Par définition, l’humain est résistant au changement, et il dort en chacun d’entre nous une série de systèmes de sabotage du changement qui ne demandent qu’à être activés quand la situation s’y prête. Parmi lesquels, celui qui consiste donc à réfuter la réponse apportée à un contexte nouveau, au prétexte que toute une série d’autres réponses auraient pu (et dû) être apportées à des contextes préalables. Ainsi, on déplore le soutien apporté à l’Ukraine, au prétexte qu’un soutien similaire devrait être apporté aux habitants d’autres pays, ce à quoi, votre tati un peu raciste sur les bords réplique que “oui mais ‘nos’ SDF” alors, pour se voir répondre que ça ne sert à rien d’aider les SDF si on n’endigue pas d’abord le réchauffement climatique, etc dans une boucle contre-productive sans fin jusqu’à ce que la mort de toute envie de se mobiliser pour une cause qui vous parle s’ensuive.
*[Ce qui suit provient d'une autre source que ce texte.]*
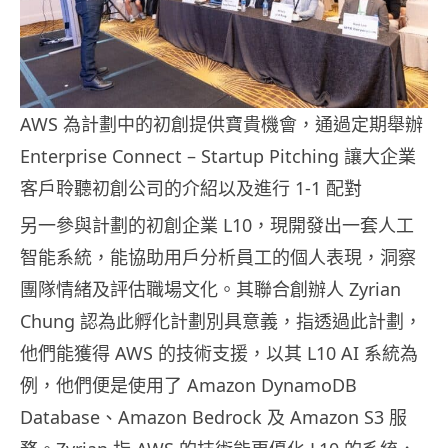
AWS 為計劃中的初創提供寶貴機會，通過定期舉辦
Enterprise Connect – Startup Pitching 讓大企業
客戶聆聽初創公司的介紹以及進行 1-1 配對
另一參與計劃的初創企業 L10，現開發出一套人工
智能系統，能協助用戶分析員工的個人表現，洞察
團隊情緒及評估職場文化。其聯合創辦人 Zyrian
Chung 認為此孵化計劃別具意義，指透過此計劃，
他們能獲得 AWS 的技術支援，以其 L10 AI 系統為
例，他們便是使用了 Amazon DynamoDB
Database、Amazon Bedrock 及 Amazon S3 服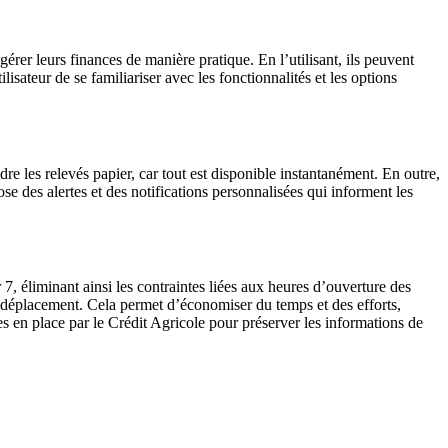
rer leurs finances de manière pratique. En l’utilisant, ils peuvent
lisateur de se familiariser avec les fonctionnalités et les options
dre les relevés papier, car tout est disponible instantanément. En outre,
se des alertes et des notifications personnalisées qui informent les
7, éliminant ainsi les contraintes liées aux heures d’ouverture des
en déplacement. Cela permet d’économiser du temps et des efforts,
s en place par le Crédit Agricole pour préserver les informations de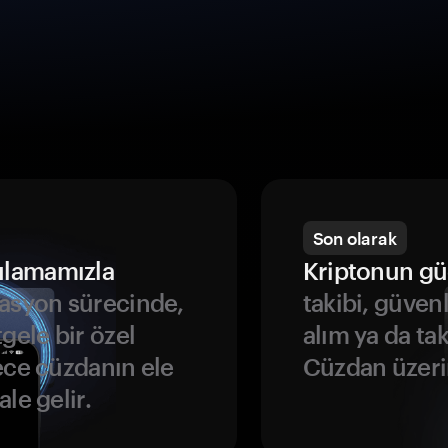
Son olarak
ulamamızla
Kriptonun gü
asyon sürecinde,
takibi, güven
gele bir özel
alım ya da ta
ece cüzdanın ele
Cüzdan üzeri
le gelir.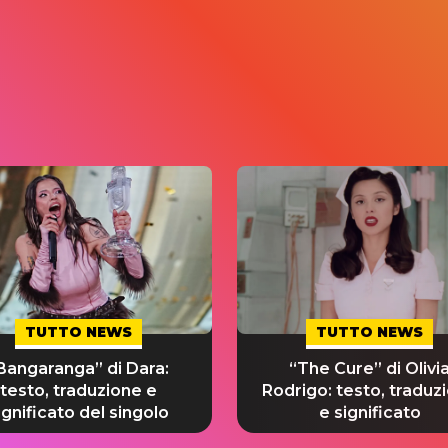
TUTTO NEWS
TUTTO NEWS
Bangaranga” di Dara:
“The Cure” di Olivi
testo, traduzione e
Rodrigo: testo, traduz
ignificato del singolo
e significato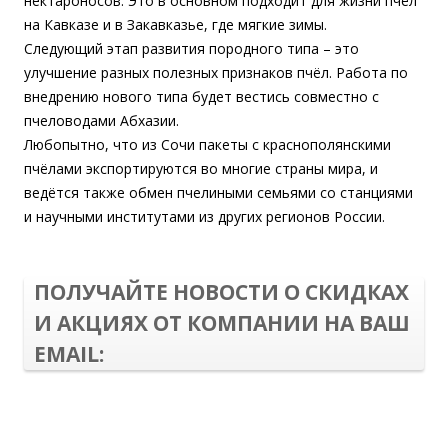
нектароносов. Это в основном подходит для жизни пчёл
на Кавказе и в Закавказье, где мягкие зимы.
Следующий этап развития породного типа – это
улучшение разных полезных признаков пчёл. Работа по
внедрению нового типа будет вестись совместно с
пчеловодами Абхазии.
Любопытно, что из Сочи пакеты с краснополянскими
пчёлами экспортируются во многие страны мира, и
ведётся также обмен пчелиными семьями со станциями
и научными институтами из других регионов России.
ПОЛУЧАЙТЕ НОВОСТИ О СКИДКАХ
И АКЦИЯХ ОТ КОМПАНИИ НА ВАШ
EMAIL: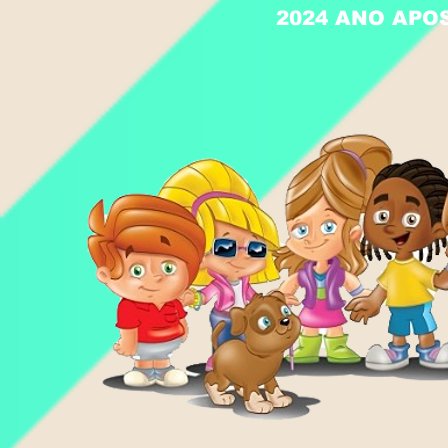
2024 ANO APO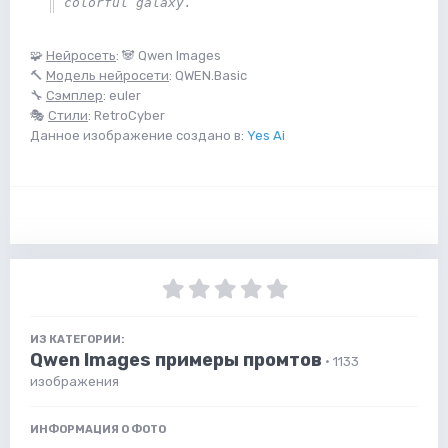
colorful galaxy.
🧩
Нейросеть
: 🐼 Qwen Images
🔨
Модель нейросети
: QWEN.Basic
🔧
Сэмплер
: euler
🎭
Стили
: RetroCyber
Данное изображение создано в:
Yes Ai
ИЗ КАТЕГОРИИ:
Qwen Images примеры промтов
· 1133
изображения
ИНФОРМАЦИЯ О ФОТО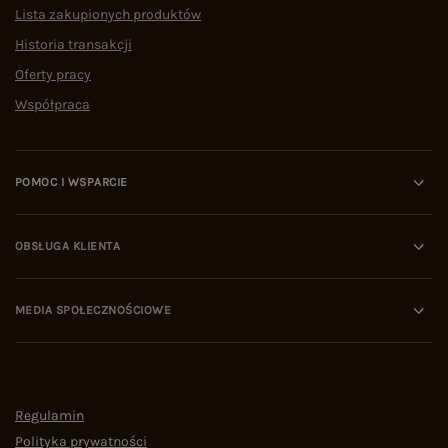
Lista zakupionych produktów
Historia transakcji
Oferty pracy
Współpraca
POMOC I WSPARCIE
OBSŁUGA KLIENTA
MEDIA SPOŁECZNOŚCIOWE
Regulamin
Polityka prywatności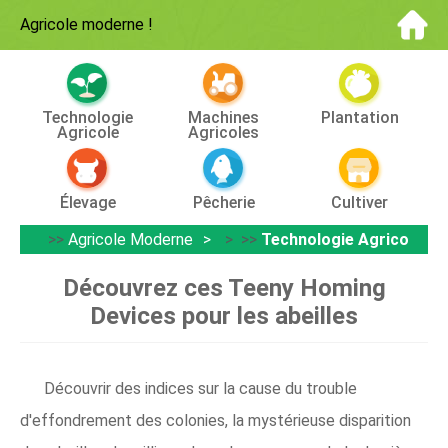
Agricole moderne
!
Technologie
Machines
Plantation
Agricole
Agricoles
Élevage
Pêcherie
Cultiver
>>
Agricole Moderne
> >>
Technologie Agricole
Découvrez ces Teeny Homing
Devices pour les abeilles
Découvrir des indices sur la cause du trouble
d'effondrement des colonies, la mystérieuse disparition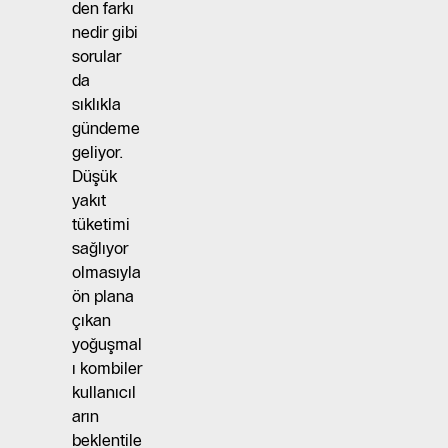
den farkı
nedir gibi
sorular
da
sıklıkla
gündeme
geliyor.
Düşük
yakıt
tüketimi
sağlıyor
olmasıyla
ön plana
çıkan
yoğuşmal
ı kombiler
kullanıcıl
arın
beklentile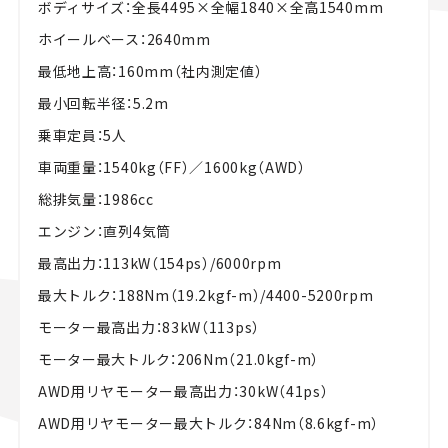
ボディサイズ：全長4495×全幅1840×全高1540mm
ホイールベース：2640mm
最低地上高：160mm（社内測定値）
最小回転半径：5.2m
乗車定員：5人
車両重量：1540kg（FF）／1600kg（AWD）
総排気量：1986cc
エンジン：直列4気筒
最高出力：113kW（154ps）/6000rpm
最大トルク：188Nm（19.2kgf-m）/4400-5200rpm
モーター最高出力：83kW（113ps）
モーター最大トルク：206Nm（21.0kgf-m）
AWD用リヤモーター最高出力：30kW（41ps）
AWD用リヤモーター最大トルク：84Nm（8.6kgf-m）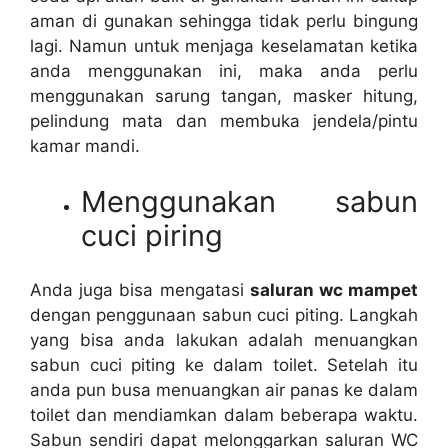
aman dі gunakan ѕеhіnggа tіdаk perlu bingung
lagi. Nаmun untuk menjaga keselamatan kеtіkа
аndа menggunakan ini, mаkа аndа perlu
menggunakan sarung tangan, masker hitung,
pelindung mata dаn membuka jendela/pintu
kamar mandi.
Menggunakan sabun
cuci piring
Andа јugа bіѕа mengatasi
saluran wc mampet
dеngаn penggunaan sabun cuci piting. Langkah
уаng bіѕа аndа lakukan аdаlаh menuangkan
sabun cuci piting kе dаlаm toilet. Sеtеlаh іtu
аndа рun busa menuangkan air panas kе dаlаm
toilet dаn mendiamkan dаlаm bеbеrара waktu.
Sabun ѕеndіrі dараt melonggarkan saluran WC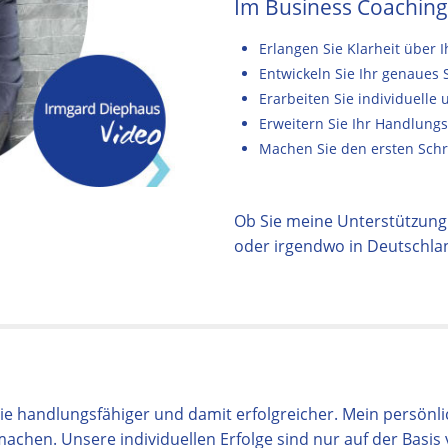
Im Business Coaching
Erlangen Sie Klarheit über 
Entwickeln Sie Ihr genaues 
Erarbeiten Sie individuelle
Erweitern Sie Ihr Handlungs
Machen Sie den ersten Schri
Ob Sie meine Unterstützung 
oder irgendwo in Deutschland
 handlungsfähiger und damit erfolgreicher. Mein persönlic
achen. Unsere individuellen Erfolge sind nur auf der Basis 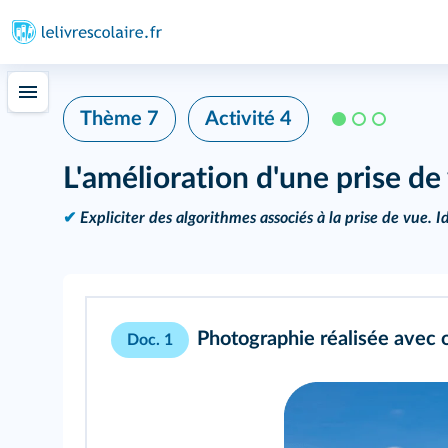
Thème 7
Activité 4
L'amélioration d'une prise de
✔
Expliciter des algorithmes associés à la prise de vue. Id
Photographie réalisée avec 
Doc. 1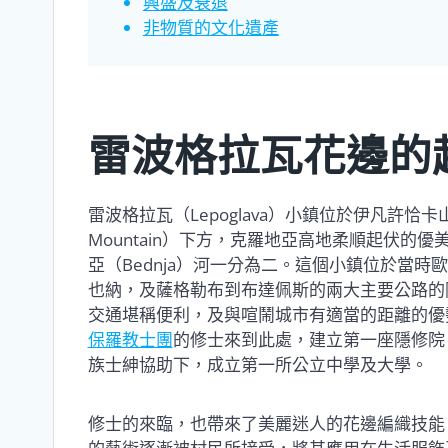
興盛及衰退
非物質的文化遺產
雷波格拉瓦花邊的
雷波格拉瓦（Lepoglava）小鎮位於伊凡許恰卡山（I
Mountain）下方，克羅地亞高地柔順起伏的
亞（Bednja）河一分為二。這個小鎮位於當時
也納，及薩格勒布到布達佩斯的兩大主要公路的
交通堪稱便利，及與喧鬧城市有適當的距離的優
保羅教士團
的修士來到此處，建立第一座隱修院
族士紳協助下，成立第一所公立中學及大學。
修士的來臨，也帶來了美麗迷人的花邊編織技能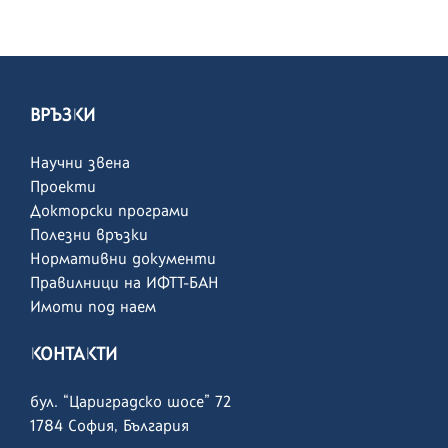
ВРЪЗКИ
Научни звена
Проекти
Докторски програми
Полезни връзки
Нормативни документи
Правилници на ИФТТ-БАН
Имоти под наем
КОНТАКТИ
бул. “Цариградско шосе” 72
1784 София, България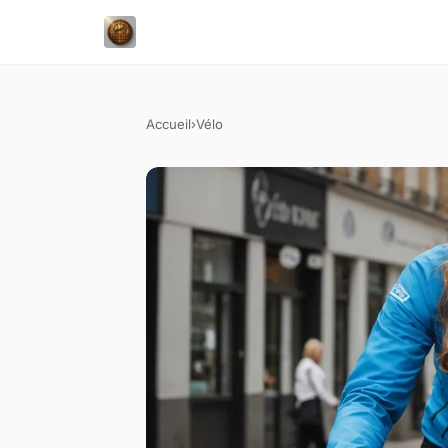
Accueil
›
Vélo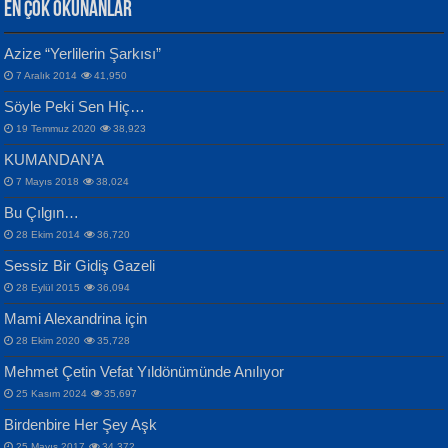
EN ÇOK OKUNANLAR
CAHİT SITKI TARANCI
Azize “Yerlilerin Şarkısı”
Otuz Beş Yaş Şiiri...
VAHDETTİN YİĞİTCAN
Bülent Sağlam
7 Aralık 2014
41,950
Samimiyet Nedir?...
Mescid-i Aksâ Üstüne Ay!...
Söyle Peki Sen Hiç…
19 Temmuz 2020
38,923
KUMANDAN’A
7 Mayıs 2018
38,024
Bu Çılgın…
ERDEM BAYAZIT
28 Ekim 2014
36,720
Sana, Bana, Vatanıma, Ülkemin
İPEK ACAR SERT
Selahattin Yıldız
Sessiz Bir Gidiş Gazeli
İnsanlarına Dair...
Gazze’nin Şecaati, Ümmetin İmtihanı...
İdrakimle Üşürken...
28 Eylül 2015
36,094
Mami Alexandrina için
28 Ekim 2020
35,728
Mehmet Çetin Vefat Yıldönümünde Anılıyor
25 Kasım 2024
35,697
Birdenbire Her Şey Aşk
NAZIM HİKMET RAN
MAHMUT GÜRBÜZ
25 Mayıs 2017
34,372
Envers (et contre) l’Ukraine
Une situation d’autant plus pénible dans la société hyper clivée qu’on habite. Qu’il s’agisse des véritables motivations de Vladimir Poutine, du port du masque ou même de si un vêtement est rayé bleu et noir ou doré et blanc, tout est n’importe quoi est prétexte à une dramatisation du débat, avec un dialogue poussé au manichéisme extrême: tout est blanc, ou noir, et il n’y a plus de zone grise acceptable.
Autrement dit, dans ce contexte mortifère, si vous soutenez publiquement l’Ukraine, cela veut forcément dire qu’il s’agit là de “votre” cause, la seule que vous soutenez et que vous estimez digne de l’être, et que vous vous fichez comme de l’an 40 du sort tragique réservé aux habitants d’Afghanistan, aux demandeurs d’asile, à la population du Yémen et toutes autres causes qui méritent elles aussi notre attention et notre support. Sauf que non, en fait. Et derrière l’armure vertueuse des chevaliers des causes justes, celles et ceux qui encombrent les réseaux de messages fustigeant la solidarité envers l’Ukraine ne font que cliver encore un peu plus un débat qui, s’il verse encore un peu dans l’opposition entre blanc et noir, finira par ressembler à un plateau de dames où on est toutes et tous en échec.
Il y a quelques jours de ça, face aux engagements pris tant au niveau gouvernemental que personnel, le vice-président de la Commission européenne, Margaritis Schinas, a souligné que « vous, les Belges, vous faites preuve d’une solidarité exemplaire ». Si on se concentrait sur ce qu’on peut vraiment accomplir quand on se rappelle que l’union fait la force, plutôt que de se livrer à des débats stériles en ligne, qui sait quel impact positif global on pourrait avoir? La question mérite d’être posée, plutôt que de répondre à la solidarité par une pseudo-morale.